Volker Spitz: Also, im Moment geht es mal zuerst darum, was diese Stadt braucht. Wenn der Wähler mein Konzept annimmt und mir das Mandat gibt, dann werde ich alles versuchen, um alle hier vor Ort an einen Tisch zu kriegen. 

Das gilt im nächsten Schritt auch für die Lenneschiene – auf diesen Ebenen vernetzt zu sein, das hat für mich Priorität. Wir haben ja sehr ähnliche Probleme und da können wir durchaus auch voneinander lernen. Mir sind Kontakte und Kooperationen zum Beispiel mit wissenschaftlichen und künstlerischen Institutionen und unseren Unternehmen sehr wichtig. 

Ich habe mich zum Beispiel beim Institut für Städte- und Landesentwicklung in Dortmund informiert, die Altena kennen. Grundsätzlich möchte ich dazu kommen, Altena in eine andere Richtung zu entwickeln. 

Können Sie das erläutern? 

Volker Spitz: Nehmen wir den Aufzug, so schön er auch ist. Der große Wurf ist er nicht, weil er nicht in Gesamtkonzept eingebunden ist. 

Es muss mehr geben für die Menschen, die hierhin kommen. Ich würde gerne mit den Altenaern zusammen einen solchen Masterplan zur weiteren Entwicklung der Stadt auf die Beine stellen und ich habe großes Vertrauen, dass wir mit einem guten Konzept bei der Landesregierung Gehör finden. 

Die hat ein Interesse daran, zusammen mit den Gemeinden eine strukturschwache Region zu stärken. Dafür wurde schließlich das Heimatministerium geschaffen. 

Es soll dafür sorgen, dass die Lebensverhältnisse in den Kommunen vergleichbar sind. 

Würden Sie Bürgermeister, dann wären sie auch oberster Chef der Verwaltung- Arbeitgeber von etwa 120 Menschen. Sie fordern eine „pfiffige Personalpolitik“. Wie muss man sich das im öffentlichen Dienst mit seinen doch sehr starren Bestimmungen vorstellen? 

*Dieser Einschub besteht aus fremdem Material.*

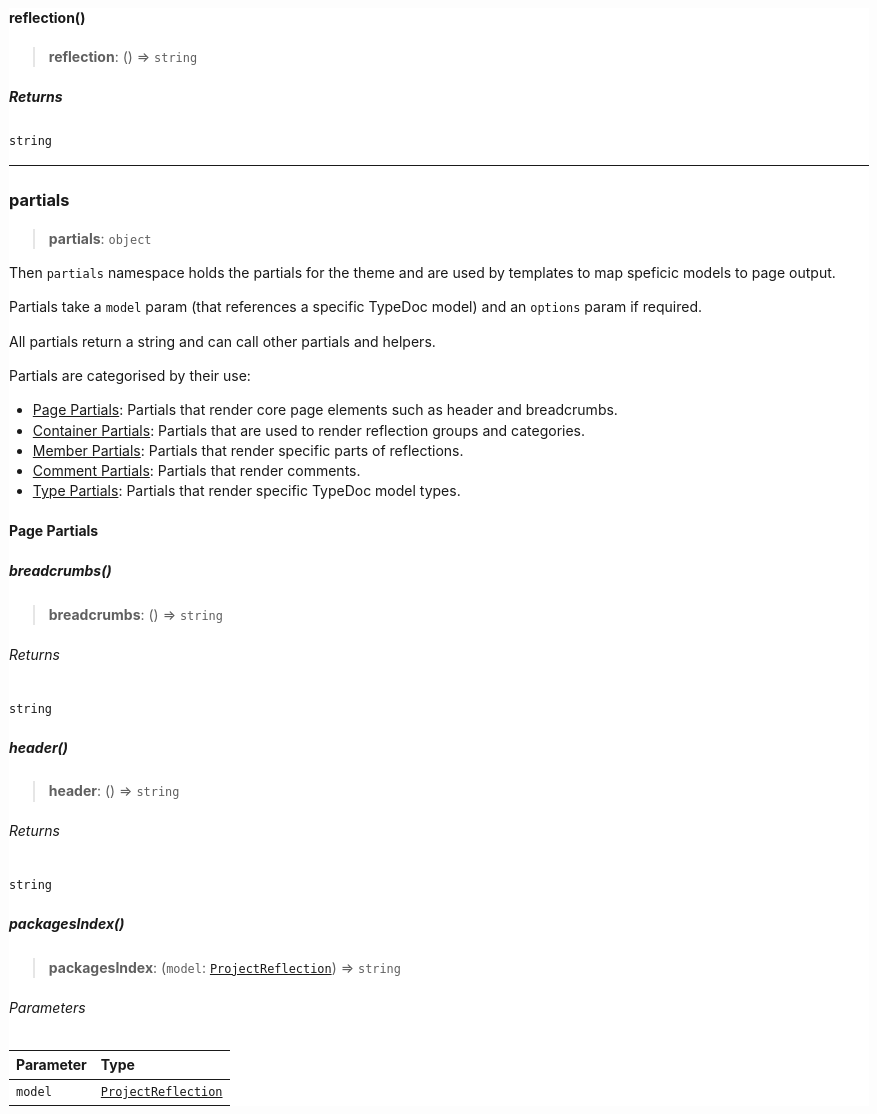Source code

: #### reflection()

> **reflection**: () => `string`

##### Returns

`string`

***

### partials

> **partials**: `object`

Then `partials` namespace holds the partials for the theme and are used by templates to map speficic models to page output.

Partials take a `model` param (that references a specific TypeDoc model) and an `options` param if required.

All partials return a string and can call other partials and helpers.

Partials are categorised by their use:

- [Page Partials](#page-partials): Partials that render core page elements such as header and breadcrumbs.
- [Container Partials](#container-partials): Partials that are used to render reflection groups and categories.
- [Member Partials](#member-partials): Partials that render specific parts of reflections.
- [Comment Partials](#comment-partials): Partials that render comments.
- [Type Partials](#type-partials): Partials that render specific TypeDoc model types.

#### Page Partials

##### breadcrumbs()

> **breadcrumbs**: () => `string`

###### Returns

`string`

##### header()

> **header**: () => `string`

###### Returns

`string`

##### packagesIndex()

> **packagesIndex**: (`model`: [`ProjectReflection`](https://typedoc.org/api/classes/Models.ProjectReflection.html)) => `string`

###### Parameters

| Parameter | Type |
| :------ | :------ |
| `model` | [`ProjectReflection`](https://typedoc.org/api/classes/Models.ProjectReflection.html) |
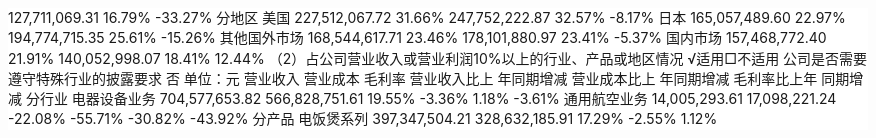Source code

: 127,711,069.31
16.79%
-33.27%
分地区
美国
227,512,067.72
31.66%
247,752,222.87
32.57%
-8.17%
日本
165,057,489.60
22.97%
194,774,715.35
25.61%
-15.26%
其他国外市场
168,544,617.71
23.46%
178,101,880.97
23.41%
-5.37%
国内市场
157,468,772.40
21.91%
140,052,998.07
18.41%
12.44%
（2）占公司营业收入或营业利润10%以上的行业、产品或地区情况
√适用□不适用
公司是否需要遵守特殊行业的披露要求
否
单位：元
营业收入
营业成本
毛利率
营业收入比上
年同期增减
营业成本比上
年同期增减
毛利率比上年
同期增减
分行业
电器设备业务
704,577,653.82
566,828,751.61
19.55%
-3.36%
1.18%
-3.61%
通用航空业务
14,005,293.61
17,098,221.24
-22.08%
-55.71%
-30.82%
-43.92%
分产品
电饭煲系列
397,347,504.21
328,632,185.91
17.29%
-2.55%
1.12%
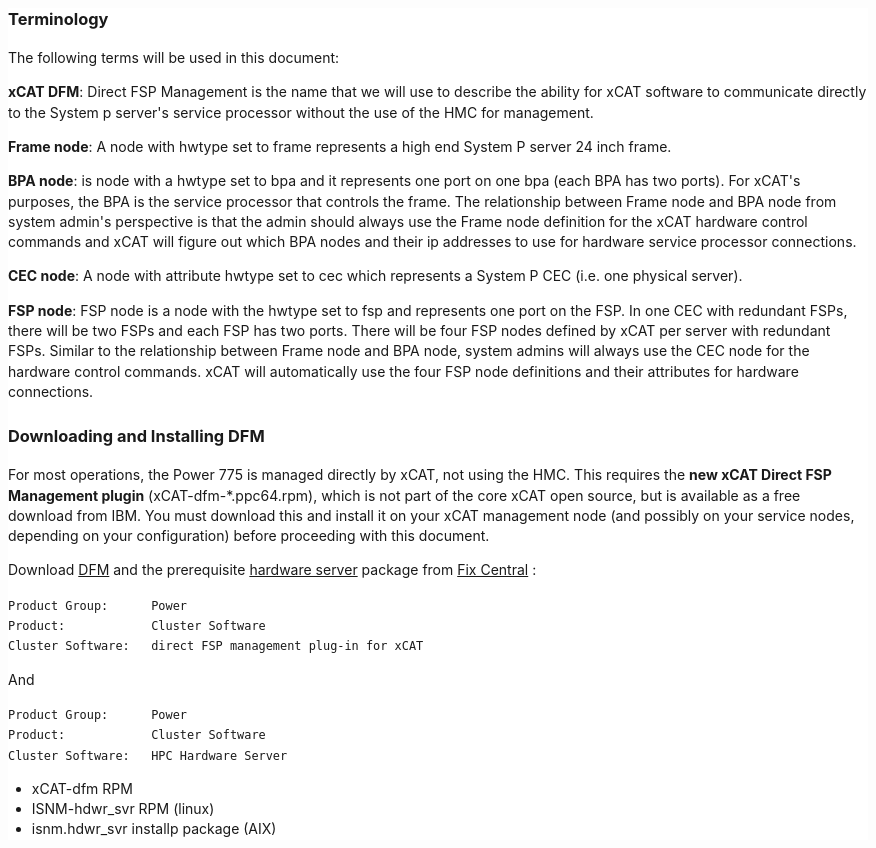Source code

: ### Terminology

The following terms will be used in this document:

**xCAT DFM**: Direct FSP Management is the name that we will use to describe the ability for xCAT software to communicate directly to the System p server's service processor without the use of the HMC for management.

**Frame node**: A node with hwtype set to frame represents a high end System P server 24 inch frame.

**BPA node**: is node with a hwtype set to bpa and it represents one port on one bpa (each BPA has two ports). For xCAT's purposes, the BPA is the service processor that controls the frame. The relationship between Frame node and BPA node from system admin's perspective is that the admin should always use the Frame node definition for the xCAT hardware control commands and xCAT will figure out which BPA nodes and their ip addresses to use for hardware service processor connections.

**CEC node**: A node with attribute hwtype set to cec which represents a System P CEC (i.e. one physical server).

**FSP node**: FSP node is a node with the hwtype set to fsp and represents one port on the FSP. In one CEC with redundant FSPs, there will be two FSPs and each FSP has two ports. There will be four FSP nodes defined by xCAT per server with redundant FSPs. Similar to the relationship between Frame node and BPA node, system admins will always use the CEC node for the hardware control commands. xCAT will automatically use the four FSP node definitions and their attributes for hardware connections.

### Downloading and Installing DFM

For most operations, the Power 775 is managed directly by xCAT, not using the HMC. This requires the **new xCAT Direct FSP Management plugin** (xCAT-dfm-*.ppc64.rpm), which is not part of the core xCAT open source, but is available as a free download from IBM. You must download this and install it on your xCAT management node (and possibly on your service nodes, depending on your configuration) before proceeding with this document.

Download [DFM](http://www-933.ibm.com/support/fixcentral/swg/selectFixes?parent=ibm~ClusterSoftware&product=ibm/Other+software/IBM+direct+FSP+management+plug-in+for+xCAT&release=All&platform=All&function=all) and the prerequisite [hardware server](http://www-933.ibm.com/support/fixcentral/swg/selectFixes?parent=ibm~ClusterSoftware&product=ibm/Other+software/IBM+High+Performance+Computing+%28HPC%29+Hardware+Server&release=All&platform=All&function=all) package from [Fix Central](http://www-933.ibm.com/support/fixcentral/)&nbsp;:

    Product Group:      Power
    Product:            Cluster Software
    Cluster Software:   direct FSP management plug-in for xCAT


And

    Product Group:      Power
    Product:            Cluster Software
    Cluster Software:   HPC Hardware Server


  * xCAT-dfm RPM
  * ISNM-hdwr_svr RPM (linux)
  * isnm.hdwr_svr installp package (AIX)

Volker Spitz: Ich bin zutiefst davon überzeugt, dass jeder Mensch gerne einen guten Job macht und abends gerne mit dem Bewusstsein nach Hause gehen möchte, etwas bewegt zu haben. 

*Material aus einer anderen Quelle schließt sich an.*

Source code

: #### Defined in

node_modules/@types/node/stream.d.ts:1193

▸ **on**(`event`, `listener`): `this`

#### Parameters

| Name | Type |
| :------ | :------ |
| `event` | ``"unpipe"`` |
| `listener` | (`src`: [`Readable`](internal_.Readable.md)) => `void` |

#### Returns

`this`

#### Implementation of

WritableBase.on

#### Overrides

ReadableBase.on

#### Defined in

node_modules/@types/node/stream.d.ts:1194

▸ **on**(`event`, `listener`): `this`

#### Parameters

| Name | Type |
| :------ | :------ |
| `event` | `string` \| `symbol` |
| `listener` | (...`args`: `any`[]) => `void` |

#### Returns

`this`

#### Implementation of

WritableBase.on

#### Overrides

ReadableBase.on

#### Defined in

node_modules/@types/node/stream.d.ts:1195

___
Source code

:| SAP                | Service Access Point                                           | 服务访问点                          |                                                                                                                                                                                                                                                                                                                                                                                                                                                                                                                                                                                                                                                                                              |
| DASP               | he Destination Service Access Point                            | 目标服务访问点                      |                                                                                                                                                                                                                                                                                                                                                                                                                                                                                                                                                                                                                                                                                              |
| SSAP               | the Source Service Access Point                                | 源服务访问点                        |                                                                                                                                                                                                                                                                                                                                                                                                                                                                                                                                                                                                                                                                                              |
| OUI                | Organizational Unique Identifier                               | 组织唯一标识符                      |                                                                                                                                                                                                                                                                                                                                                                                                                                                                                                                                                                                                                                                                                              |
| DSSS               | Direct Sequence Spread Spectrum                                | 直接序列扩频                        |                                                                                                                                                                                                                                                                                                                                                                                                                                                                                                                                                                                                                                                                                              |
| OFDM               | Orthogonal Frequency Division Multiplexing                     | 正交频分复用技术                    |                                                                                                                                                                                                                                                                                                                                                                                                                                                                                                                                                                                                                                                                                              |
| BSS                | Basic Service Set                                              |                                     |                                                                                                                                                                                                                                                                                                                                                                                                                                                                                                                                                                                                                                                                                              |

Menschen möchten gestalten und in ihrem Bereich sauber und nachhaltig arbeiten. Ich möchte die Menschen auch in der Verwaltung für die Aufgabe, Altena voranzubringen, mitnehmen und begeistern. 

Ich halte es mit Klopp: Wer guten Fußball spielen möchte, der darf keine Angst vor dem Verlieren schüren, sondern muss den Spaß am Gewinnen fördern.